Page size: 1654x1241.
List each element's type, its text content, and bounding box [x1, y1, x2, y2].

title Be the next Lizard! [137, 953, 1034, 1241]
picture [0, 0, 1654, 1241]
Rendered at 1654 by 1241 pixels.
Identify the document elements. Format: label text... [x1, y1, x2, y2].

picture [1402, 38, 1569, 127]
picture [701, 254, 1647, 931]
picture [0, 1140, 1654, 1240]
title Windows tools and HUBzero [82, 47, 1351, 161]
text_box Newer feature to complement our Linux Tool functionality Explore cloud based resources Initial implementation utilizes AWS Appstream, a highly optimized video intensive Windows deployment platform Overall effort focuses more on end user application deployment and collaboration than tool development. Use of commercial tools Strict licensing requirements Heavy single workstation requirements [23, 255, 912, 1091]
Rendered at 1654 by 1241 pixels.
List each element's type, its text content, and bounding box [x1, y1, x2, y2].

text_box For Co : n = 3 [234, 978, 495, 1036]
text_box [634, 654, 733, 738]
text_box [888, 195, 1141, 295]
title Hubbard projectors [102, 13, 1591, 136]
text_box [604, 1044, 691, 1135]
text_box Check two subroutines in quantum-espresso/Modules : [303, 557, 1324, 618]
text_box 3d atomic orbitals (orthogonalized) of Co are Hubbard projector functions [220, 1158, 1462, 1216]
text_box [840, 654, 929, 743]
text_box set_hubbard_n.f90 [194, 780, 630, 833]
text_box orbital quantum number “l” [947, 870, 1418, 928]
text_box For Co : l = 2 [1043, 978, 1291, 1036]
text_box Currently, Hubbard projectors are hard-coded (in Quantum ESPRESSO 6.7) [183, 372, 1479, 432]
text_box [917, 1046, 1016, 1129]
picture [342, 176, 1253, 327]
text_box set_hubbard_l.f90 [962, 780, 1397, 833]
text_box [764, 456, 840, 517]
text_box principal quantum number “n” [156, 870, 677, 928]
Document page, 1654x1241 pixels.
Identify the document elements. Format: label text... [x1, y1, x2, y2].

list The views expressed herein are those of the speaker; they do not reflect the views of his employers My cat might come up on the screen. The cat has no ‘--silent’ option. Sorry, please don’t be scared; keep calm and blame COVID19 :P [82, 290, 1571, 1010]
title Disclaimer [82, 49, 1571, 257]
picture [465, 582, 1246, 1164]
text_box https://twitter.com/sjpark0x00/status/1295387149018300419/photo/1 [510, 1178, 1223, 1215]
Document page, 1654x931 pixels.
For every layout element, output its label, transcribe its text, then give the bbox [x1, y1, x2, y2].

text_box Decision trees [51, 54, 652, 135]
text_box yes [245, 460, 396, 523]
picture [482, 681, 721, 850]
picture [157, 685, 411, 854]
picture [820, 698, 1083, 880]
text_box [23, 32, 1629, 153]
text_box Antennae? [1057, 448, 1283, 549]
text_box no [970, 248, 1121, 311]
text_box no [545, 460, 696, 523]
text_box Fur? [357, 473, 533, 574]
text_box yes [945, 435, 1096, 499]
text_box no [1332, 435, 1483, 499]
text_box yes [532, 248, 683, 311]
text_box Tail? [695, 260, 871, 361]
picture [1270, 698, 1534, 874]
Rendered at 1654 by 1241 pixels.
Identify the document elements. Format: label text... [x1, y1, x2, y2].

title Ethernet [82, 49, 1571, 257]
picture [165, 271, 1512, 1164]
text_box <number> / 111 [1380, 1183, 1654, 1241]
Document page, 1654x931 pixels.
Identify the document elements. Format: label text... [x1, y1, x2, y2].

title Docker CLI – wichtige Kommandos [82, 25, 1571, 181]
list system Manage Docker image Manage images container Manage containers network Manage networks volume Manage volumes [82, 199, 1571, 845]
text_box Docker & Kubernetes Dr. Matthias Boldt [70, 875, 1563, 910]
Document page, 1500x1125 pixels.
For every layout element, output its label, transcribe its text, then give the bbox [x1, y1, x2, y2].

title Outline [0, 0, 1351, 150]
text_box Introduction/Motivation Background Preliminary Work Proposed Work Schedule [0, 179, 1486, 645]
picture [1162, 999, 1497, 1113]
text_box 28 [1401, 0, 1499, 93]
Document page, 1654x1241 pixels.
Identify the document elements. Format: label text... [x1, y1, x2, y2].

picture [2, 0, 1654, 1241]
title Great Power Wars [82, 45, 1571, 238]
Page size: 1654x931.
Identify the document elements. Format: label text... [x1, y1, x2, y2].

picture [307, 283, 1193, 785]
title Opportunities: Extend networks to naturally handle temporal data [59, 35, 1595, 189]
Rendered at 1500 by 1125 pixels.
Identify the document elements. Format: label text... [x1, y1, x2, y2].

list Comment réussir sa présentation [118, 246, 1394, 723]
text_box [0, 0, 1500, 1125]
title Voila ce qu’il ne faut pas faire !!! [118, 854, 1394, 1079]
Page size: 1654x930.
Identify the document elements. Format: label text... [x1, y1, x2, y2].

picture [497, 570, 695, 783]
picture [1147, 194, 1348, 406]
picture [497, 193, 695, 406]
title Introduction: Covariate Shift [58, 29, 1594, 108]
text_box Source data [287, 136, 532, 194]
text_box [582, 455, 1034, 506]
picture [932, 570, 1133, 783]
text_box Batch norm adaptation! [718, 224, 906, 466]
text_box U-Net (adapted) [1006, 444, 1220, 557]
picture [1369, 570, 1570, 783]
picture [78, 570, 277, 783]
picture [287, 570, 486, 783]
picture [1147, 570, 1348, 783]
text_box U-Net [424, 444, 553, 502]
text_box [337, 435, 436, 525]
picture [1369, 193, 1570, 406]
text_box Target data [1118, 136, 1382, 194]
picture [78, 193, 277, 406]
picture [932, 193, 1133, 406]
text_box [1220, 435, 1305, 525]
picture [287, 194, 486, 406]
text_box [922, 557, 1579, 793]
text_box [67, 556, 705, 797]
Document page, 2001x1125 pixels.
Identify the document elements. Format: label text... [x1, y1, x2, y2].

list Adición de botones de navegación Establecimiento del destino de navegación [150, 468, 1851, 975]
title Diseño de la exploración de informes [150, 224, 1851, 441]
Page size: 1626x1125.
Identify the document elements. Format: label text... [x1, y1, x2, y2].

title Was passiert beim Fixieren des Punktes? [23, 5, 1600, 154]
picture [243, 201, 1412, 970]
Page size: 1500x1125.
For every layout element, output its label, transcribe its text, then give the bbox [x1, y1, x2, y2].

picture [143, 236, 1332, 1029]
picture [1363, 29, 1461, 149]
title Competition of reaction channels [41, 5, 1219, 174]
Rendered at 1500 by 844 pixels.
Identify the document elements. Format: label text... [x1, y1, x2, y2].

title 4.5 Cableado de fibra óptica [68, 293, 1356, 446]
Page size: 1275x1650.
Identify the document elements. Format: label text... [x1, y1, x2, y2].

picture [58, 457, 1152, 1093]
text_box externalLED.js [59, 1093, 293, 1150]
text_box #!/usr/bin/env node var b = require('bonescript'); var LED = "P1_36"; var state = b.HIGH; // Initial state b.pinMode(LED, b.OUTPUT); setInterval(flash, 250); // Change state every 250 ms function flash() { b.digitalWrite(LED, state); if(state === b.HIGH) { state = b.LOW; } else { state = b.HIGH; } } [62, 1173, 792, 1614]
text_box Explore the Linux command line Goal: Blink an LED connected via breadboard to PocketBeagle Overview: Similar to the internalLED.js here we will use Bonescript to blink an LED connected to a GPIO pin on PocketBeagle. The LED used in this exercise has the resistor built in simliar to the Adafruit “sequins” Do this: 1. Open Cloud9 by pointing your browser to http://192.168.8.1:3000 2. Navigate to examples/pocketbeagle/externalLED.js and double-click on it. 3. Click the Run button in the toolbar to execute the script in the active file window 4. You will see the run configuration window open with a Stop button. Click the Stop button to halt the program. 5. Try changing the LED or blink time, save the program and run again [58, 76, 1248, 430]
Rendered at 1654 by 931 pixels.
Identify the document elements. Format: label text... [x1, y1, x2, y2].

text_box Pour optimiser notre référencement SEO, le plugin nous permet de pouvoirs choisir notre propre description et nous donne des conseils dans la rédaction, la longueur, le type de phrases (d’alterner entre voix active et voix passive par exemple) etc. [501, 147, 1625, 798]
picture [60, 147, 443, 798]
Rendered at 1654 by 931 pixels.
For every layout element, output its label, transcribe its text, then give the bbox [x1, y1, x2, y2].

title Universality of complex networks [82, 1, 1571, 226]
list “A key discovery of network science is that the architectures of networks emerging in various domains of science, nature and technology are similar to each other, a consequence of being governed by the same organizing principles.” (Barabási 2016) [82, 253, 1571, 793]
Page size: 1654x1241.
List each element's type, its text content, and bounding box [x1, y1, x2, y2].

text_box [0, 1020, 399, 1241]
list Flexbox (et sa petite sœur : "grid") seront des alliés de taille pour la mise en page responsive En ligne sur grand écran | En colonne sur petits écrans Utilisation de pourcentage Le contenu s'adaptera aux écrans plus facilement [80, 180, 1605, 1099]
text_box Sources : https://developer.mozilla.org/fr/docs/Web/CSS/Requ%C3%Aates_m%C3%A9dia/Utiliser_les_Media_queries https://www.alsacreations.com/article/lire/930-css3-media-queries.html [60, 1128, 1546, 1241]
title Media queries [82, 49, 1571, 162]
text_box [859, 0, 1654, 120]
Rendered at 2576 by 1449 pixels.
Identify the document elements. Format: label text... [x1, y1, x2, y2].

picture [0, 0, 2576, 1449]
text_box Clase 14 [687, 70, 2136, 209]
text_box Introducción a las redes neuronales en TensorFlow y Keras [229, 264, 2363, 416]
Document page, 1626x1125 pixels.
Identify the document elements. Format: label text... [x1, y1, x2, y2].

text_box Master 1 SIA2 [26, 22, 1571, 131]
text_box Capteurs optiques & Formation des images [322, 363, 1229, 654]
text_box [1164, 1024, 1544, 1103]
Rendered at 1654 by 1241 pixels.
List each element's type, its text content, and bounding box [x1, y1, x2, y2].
----
Task brief –
Please reproduce the material word for word, starting with the line that contains "Document page, 2001x1125 pixels." and going on through the line that contains "title 4.5 Cableado", with both of those lines included.

Exercise solution –
Document page, 2001x1125 pixels.
Identify the document elements. Format: label text... [x1, y1, x2, y2].

list Adición de botones de navegación Establecimiento del destino de navegación [150, 468, 1851, 975]
title Diseño de la exploración de informes [150, 224, 1851, 441]
Page size: 1626x1125.
Identify the document elements. Format: label text... [x1, y1, x2, y2].

title Was passiert beim Fixieren des Punktes? [23, 5, 1600, 154]
picture [243, 201, 1412, 970]
Page size: 1500x1125.
For every layout element, output its label, transcribe its text, then give the bbox [x1, y1, x2, y2].

picture [143, 236, 1332, 1029]
picture [1363, 29, 1461, 149]
title Competition of reaction channels [41, 5, 1219, 174]
Rendered at 1500 by 844 pixels.
Identify the document elements. Format: label text... [x1, y1, x2, y2].

title 4.5 Cableado de fibra óptica [68, 293, 1356, 446]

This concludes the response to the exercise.